Síndrome da Rubéola Congênita: Diagnóstico e Sinais

UNITAU - Universidade de Taubaté (SP) — Prova 2025

Enunciado

Recém-nascido, pequeno para idade gestacional, apresenta quadro de surdez, microcefalia, estenose pulmonar e catarata congênita. Diante do conjunto de alterações descritas, selecione a infecção congênita provável do caso.

Alternativas

  1. A) Síndrome de Zika congênita.
  2. B) Sífilis congênita.
  3. C) Toxoplasmose congênita.
  4. D) Síndrome da rubéola congênita.

Pérola Clínica

Surdez + catarata + cardiopatia congênita (estenose pulmonar) + microcefalia = Síndrome da Rubéola Congênita.

Resumo-Chave

A tríade clássica da Síndrome da Rubéola Congênita (SRC) inclui catarata, cardiopatia congênita (especialmente persistência do canal arterial ou estenose pulmonar) e surdez neurossensorial, frequentemente acompanhada de microcefalia e restrição de crescimento intrauterino.

Contexto Educacional

A Síndrome da Rubéola Congênita (SRC) é uma condição grave resultante da infecção materna pelo vírus da rubéola durante a gravidez, especialmente no primeiro trimestre. A prevalência diminuiu drasticamente com a vacinação em massa, mas ainda é uma preocupação em regiões com baixa cobertura vacinal. A SRC é caracterizada por uma constelação de anomalias congênitas que afetam múltiplos sistemas orgânicos, sendo a tríade de Gregg (catarata, cardiopatia e surdez) o achado mais clássico. O diagnóstico da SRC é primariamente clínico, baseado nas manifestações características em um recém-nascido com histórico de exposição materna ou sorologia positiva para rubéola. A fisiopatologia envolve a replicação viral em tecidos fetais, levando a danos celulares diretos e inflamação crônica. A suspeita deve surgir em recém-nascidos com restrição de crescimento intrauterino, microcefalia, lesões oculares (catarata, glaucoma), surdez neurossensorial e cardiopatias congênitas (estenose da artéria pulmonar, persistência do canal arterial). O tratamento da SRC é de suporte e visa manejar as anomalias congênitas específicas, como cirurgia para catarata ou cardiopatia. Não há tratamento antiviral específico. O prognóstico varia conforme a gravidade das malformações. A prevenção é fundamental e baseia-se na vacinação de mulheres em idade fértil antes da gestação, garantindo imunidade contra o vírus da rubéola.

Perguntas Frequentes

Quais são os principais sinais clínicos da Síndrome da Rubéola Congênita?

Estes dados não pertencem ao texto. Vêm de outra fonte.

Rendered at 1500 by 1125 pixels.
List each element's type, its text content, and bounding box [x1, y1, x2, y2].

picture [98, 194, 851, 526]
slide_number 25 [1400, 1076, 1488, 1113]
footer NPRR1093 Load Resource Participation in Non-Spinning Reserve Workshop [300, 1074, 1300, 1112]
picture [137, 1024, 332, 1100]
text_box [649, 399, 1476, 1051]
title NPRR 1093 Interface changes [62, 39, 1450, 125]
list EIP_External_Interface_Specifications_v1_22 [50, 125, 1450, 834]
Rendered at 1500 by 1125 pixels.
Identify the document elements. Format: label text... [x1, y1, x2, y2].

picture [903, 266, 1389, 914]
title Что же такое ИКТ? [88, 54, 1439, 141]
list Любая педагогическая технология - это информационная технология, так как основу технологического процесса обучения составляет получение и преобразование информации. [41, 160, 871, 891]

Os principais sinais incluem catarata, surdez neurossensorial, cardiopatias congênitas (como persistência do canal arterial ou estenose pulmonar), microcefalia, retardo do crescimento e lesões cutâneas.

Como a infecção por rubéola durante a gestação afeta o feto?

A infecção materna por rubéola, especialmente no primeiro trimestre, pode levar à transmissão transplacentária do vírus, causando danos graves e permanentes em múltiplos órgãos fetais devido à replicação viral e inflamação.

Qual a importância da vacinação na prevenção da Síndrome da Rubéola Congênita?

A vacinação materna pré-concepcional com a vacina tríplice viral (sarampo, caxumba e rubéola) é a medida mais eficaz para prevenir a infecção por rubéola na gestante e, consequentemente, a Síndrome da Rubéola Congênita.